▸ Work request
Each line from the one containing "Standards in national tests at the end of Year 6" to the end of the records should be copied exactly, and no other line.

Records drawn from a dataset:
►

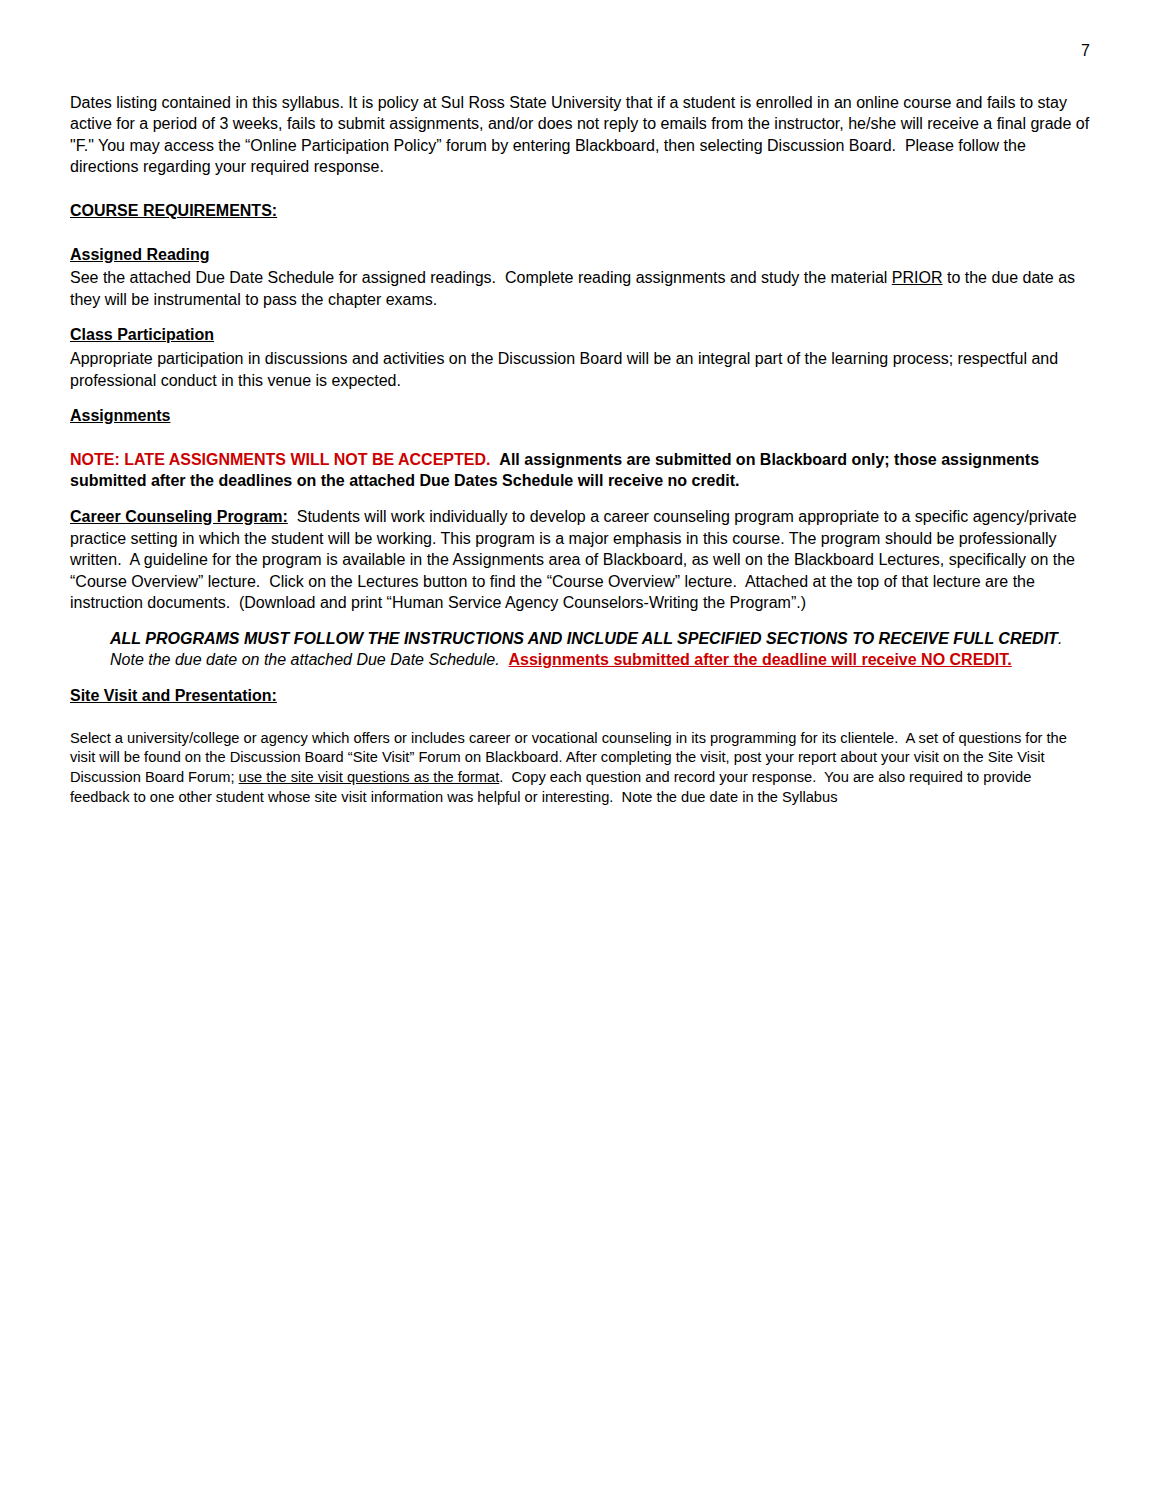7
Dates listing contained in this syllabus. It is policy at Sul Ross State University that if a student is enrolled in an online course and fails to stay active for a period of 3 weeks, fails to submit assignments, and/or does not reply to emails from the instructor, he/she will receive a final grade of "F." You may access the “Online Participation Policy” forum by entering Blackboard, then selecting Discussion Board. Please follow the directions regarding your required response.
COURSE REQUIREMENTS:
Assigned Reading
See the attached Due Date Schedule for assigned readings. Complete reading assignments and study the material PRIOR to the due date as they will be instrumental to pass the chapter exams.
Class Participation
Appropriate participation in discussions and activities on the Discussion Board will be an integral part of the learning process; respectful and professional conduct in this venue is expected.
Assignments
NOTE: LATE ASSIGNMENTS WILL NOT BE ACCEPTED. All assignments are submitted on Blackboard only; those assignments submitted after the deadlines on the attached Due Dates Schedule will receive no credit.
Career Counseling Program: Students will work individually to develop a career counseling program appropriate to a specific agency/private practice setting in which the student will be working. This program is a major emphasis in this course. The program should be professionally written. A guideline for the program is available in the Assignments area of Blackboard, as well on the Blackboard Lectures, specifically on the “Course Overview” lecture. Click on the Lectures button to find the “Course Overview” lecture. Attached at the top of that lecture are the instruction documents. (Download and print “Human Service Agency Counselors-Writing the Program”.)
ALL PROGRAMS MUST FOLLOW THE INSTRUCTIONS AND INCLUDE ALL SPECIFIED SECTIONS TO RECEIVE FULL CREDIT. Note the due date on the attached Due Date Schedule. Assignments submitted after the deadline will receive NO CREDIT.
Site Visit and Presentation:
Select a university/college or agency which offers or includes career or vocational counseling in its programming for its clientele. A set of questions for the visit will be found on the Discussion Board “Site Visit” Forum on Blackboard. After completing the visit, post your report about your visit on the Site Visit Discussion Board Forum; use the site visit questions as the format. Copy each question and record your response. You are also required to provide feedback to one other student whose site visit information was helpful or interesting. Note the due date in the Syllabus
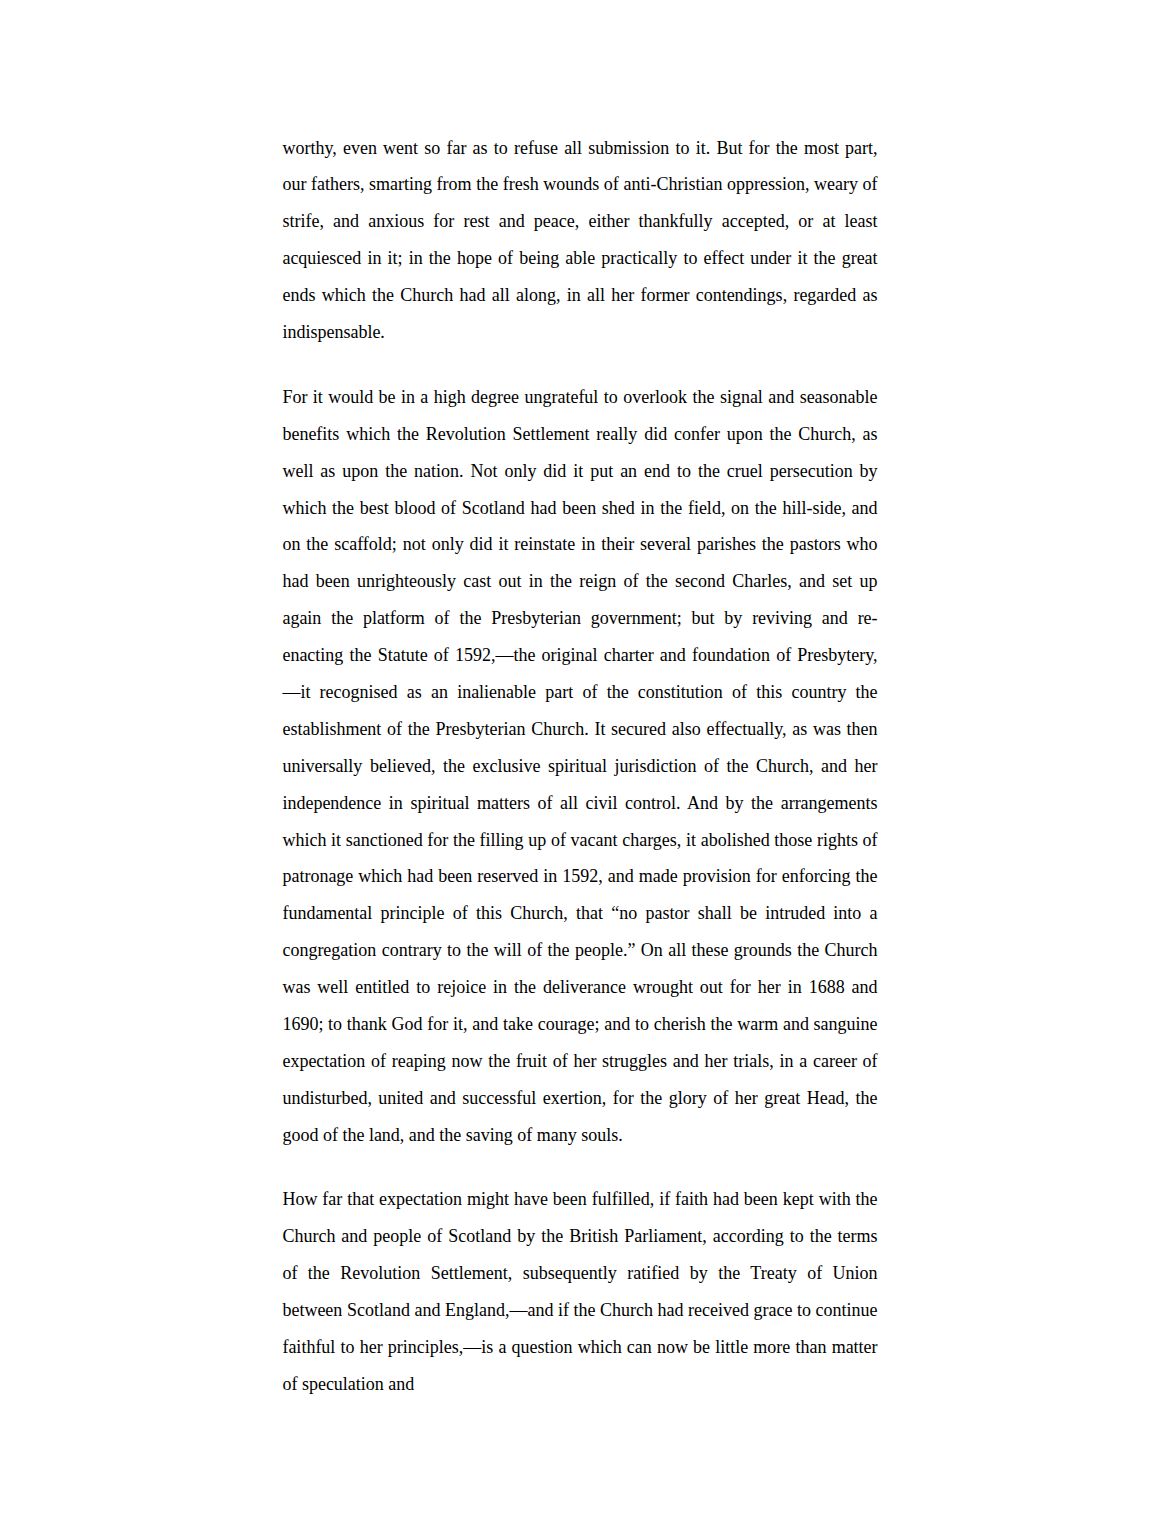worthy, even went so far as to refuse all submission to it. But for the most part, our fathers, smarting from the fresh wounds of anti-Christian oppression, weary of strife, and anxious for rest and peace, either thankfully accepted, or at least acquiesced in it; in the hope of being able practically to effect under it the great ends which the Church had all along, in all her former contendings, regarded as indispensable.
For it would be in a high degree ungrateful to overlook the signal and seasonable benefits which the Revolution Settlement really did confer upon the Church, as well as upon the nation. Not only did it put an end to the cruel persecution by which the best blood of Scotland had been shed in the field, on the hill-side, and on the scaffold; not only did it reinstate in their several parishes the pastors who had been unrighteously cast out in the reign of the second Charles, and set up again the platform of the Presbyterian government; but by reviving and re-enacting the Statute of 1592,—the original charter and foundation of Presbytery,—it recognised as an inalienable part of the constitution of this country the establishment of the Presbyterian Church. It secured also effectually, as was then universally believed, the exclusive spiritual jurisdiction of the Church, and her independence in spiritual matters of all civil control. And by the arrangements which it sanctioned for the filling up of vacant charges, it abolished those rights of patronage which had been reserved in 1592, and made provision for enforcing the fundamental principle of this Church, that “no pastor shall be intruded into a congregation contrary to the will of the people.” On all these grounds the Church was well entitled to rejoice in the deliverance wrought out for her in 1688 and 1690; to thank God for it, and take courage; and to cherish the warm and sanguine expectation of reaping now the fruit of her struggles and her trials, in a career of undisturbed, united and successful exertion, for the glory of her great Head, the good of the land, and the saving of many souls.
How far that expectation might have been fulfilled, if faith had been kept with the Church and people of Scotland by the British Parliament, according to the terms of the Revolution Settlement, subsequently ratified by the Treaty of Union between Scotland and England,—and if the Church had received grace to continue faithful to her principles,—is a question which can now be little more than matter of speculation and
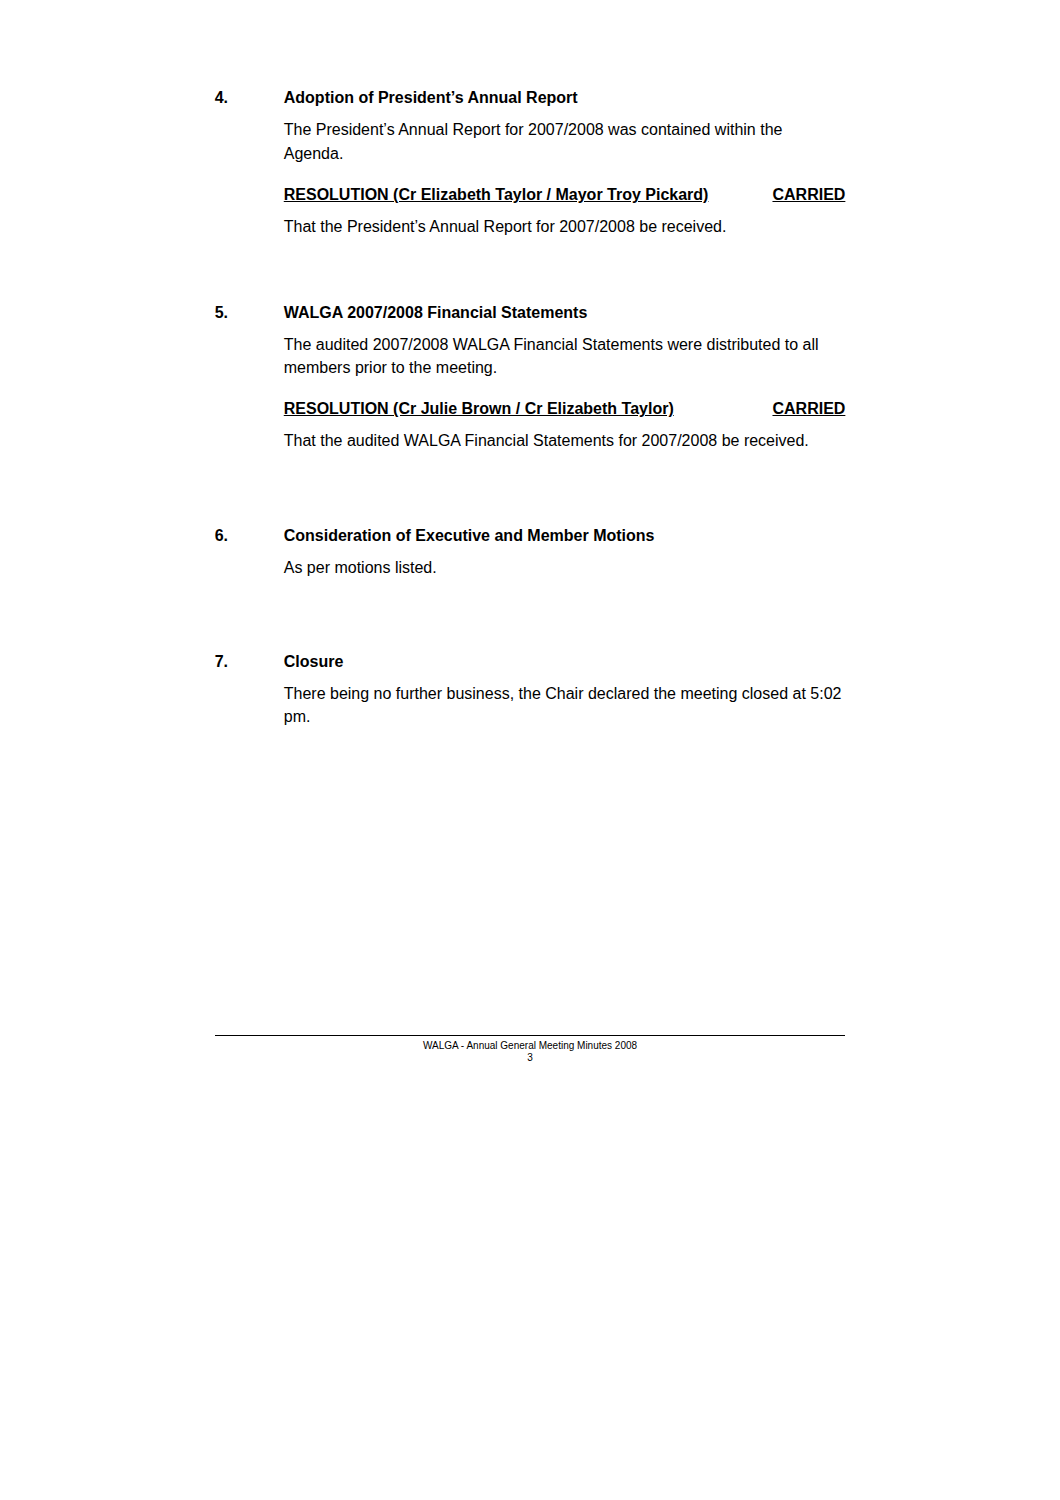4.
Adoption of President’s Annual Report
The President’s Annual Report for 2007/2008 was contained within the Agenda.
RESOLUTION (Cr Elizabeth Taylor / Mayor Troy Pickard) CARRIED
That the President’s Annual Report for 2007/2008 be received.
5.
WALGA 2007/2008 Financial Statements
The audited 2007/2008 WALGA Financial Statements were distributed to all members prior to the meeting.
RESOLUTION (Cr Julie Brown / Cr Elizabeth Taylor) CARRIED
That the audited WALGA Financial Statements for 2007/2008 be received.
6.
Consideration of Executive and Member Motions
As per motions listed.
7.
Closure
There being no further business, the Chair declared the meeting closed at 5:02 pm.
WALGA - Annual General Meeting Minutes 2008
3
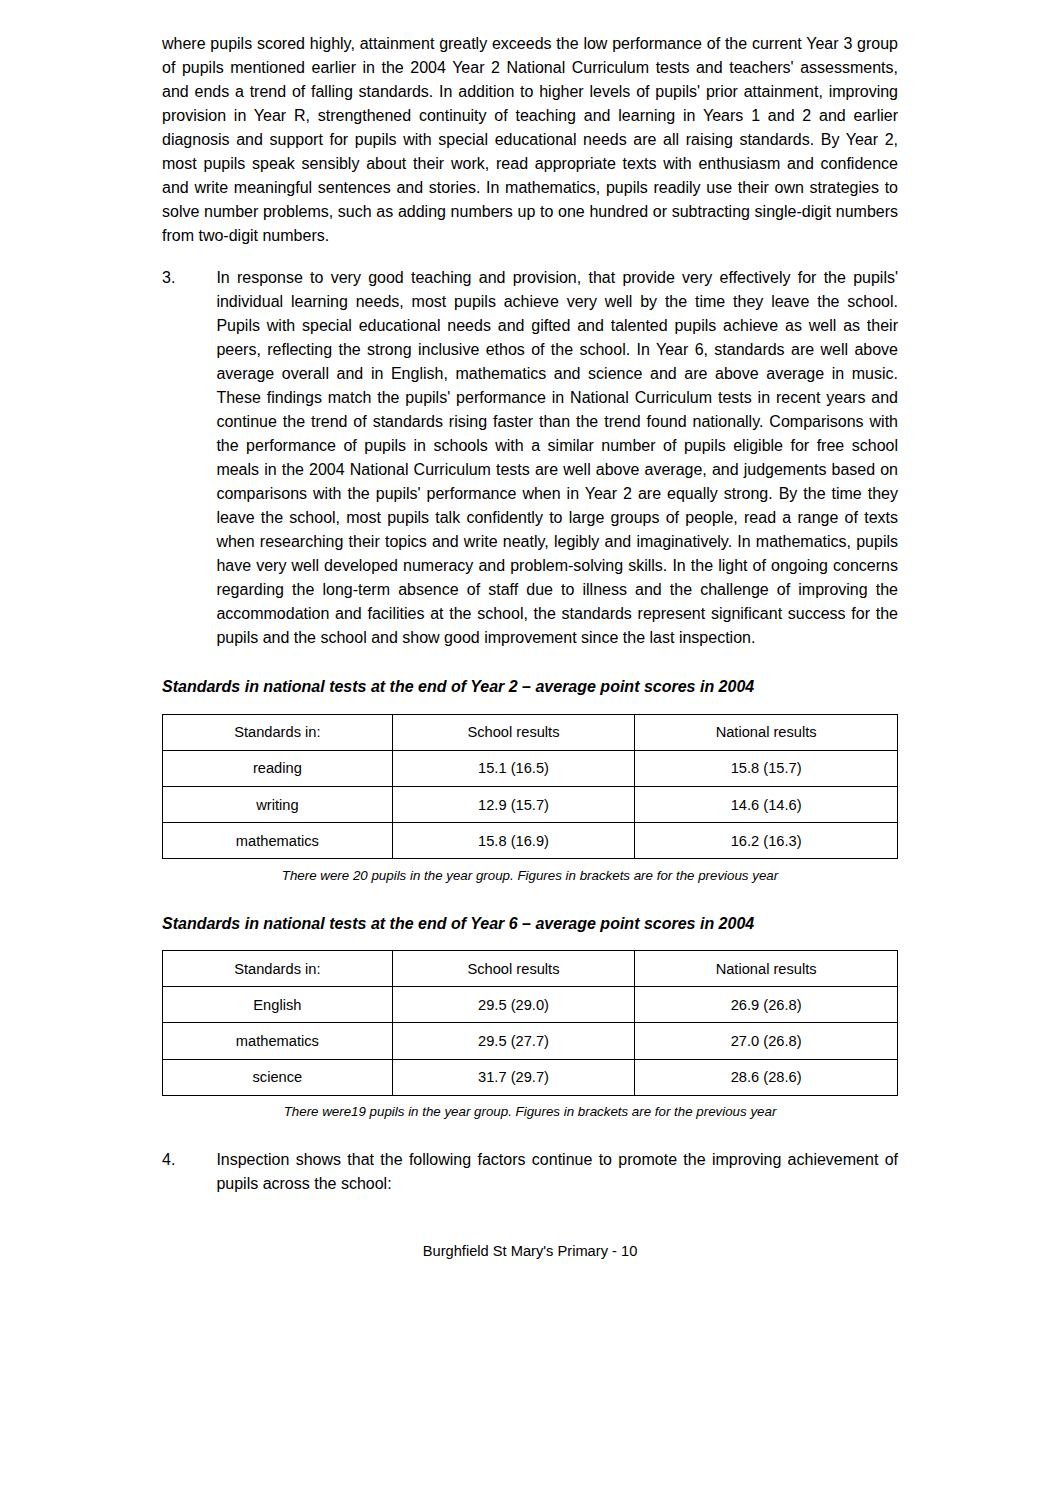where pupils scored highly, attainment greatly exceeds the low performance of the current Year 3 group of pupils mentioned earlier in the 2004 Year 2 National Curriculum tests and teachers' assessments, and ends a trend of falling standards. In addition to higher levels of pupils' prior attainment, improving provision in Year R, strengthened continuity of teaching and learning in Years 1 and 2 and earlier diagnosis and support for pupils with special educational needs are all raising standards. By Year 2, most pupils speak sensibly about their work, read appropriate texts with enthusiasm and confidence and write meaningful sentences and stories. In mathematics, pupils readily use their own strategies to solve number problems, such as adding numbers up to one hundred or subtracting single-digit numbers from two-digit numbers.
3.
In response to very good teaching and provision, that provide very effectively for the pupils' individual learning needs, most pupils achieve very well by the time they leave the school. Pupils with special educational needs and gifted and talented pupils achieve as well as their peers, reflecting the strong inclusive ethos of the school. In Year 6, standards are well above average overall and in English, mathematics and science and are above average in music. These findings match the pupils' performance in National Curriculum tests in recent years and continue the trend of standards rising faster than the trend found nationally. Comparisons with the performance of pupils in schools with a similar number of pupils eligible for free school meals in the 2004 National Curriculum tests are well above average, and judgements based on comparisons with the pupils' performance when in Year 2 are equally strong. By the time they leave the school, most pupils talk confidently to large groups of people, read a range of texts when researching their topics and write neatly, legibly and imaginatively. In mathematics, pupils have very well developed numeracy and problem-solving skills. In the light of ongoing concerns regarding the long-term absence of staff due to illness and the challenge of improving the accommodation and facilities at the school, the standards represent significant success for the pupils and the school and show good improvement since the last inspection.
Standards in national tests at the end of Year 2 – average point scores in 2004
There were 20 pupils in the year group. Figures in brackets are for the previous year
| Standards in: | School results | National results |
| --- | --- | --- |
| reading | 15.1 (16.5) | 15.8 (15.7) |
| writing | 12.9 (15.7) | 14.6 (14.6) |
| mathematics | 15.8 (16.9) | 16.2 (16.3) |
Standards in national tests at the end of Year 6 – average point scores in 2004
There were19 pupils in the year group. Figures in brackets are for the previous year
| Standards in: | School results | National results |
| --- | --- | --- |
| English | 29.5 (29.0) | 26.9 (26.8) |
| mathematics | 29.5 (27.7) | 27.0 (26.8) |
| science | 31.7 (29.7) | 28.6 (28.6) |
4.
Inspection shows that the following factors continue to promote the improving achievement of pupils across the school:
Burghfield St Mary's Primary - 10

◄

▸ Task answer
Standards in national tests at the end of Year 6 – average point scores in 2004
There were19 pupils in the year group. Figures in brackets are for the previous year
| Standards in: | School results | National results |
| --- | --- | --- |
| English | 29.5 (29.0) | 26.9 (26.8) |
| mathematics | 29.5 (27.7) | 27.0 (26.8) |
| science | 31.7 (29.7) | 28.6 (28.6) |
4.
Inspection shows that the following factors continue to promote the improving achievement of pupils across the school:
Burghfield St Mary's Primary - 10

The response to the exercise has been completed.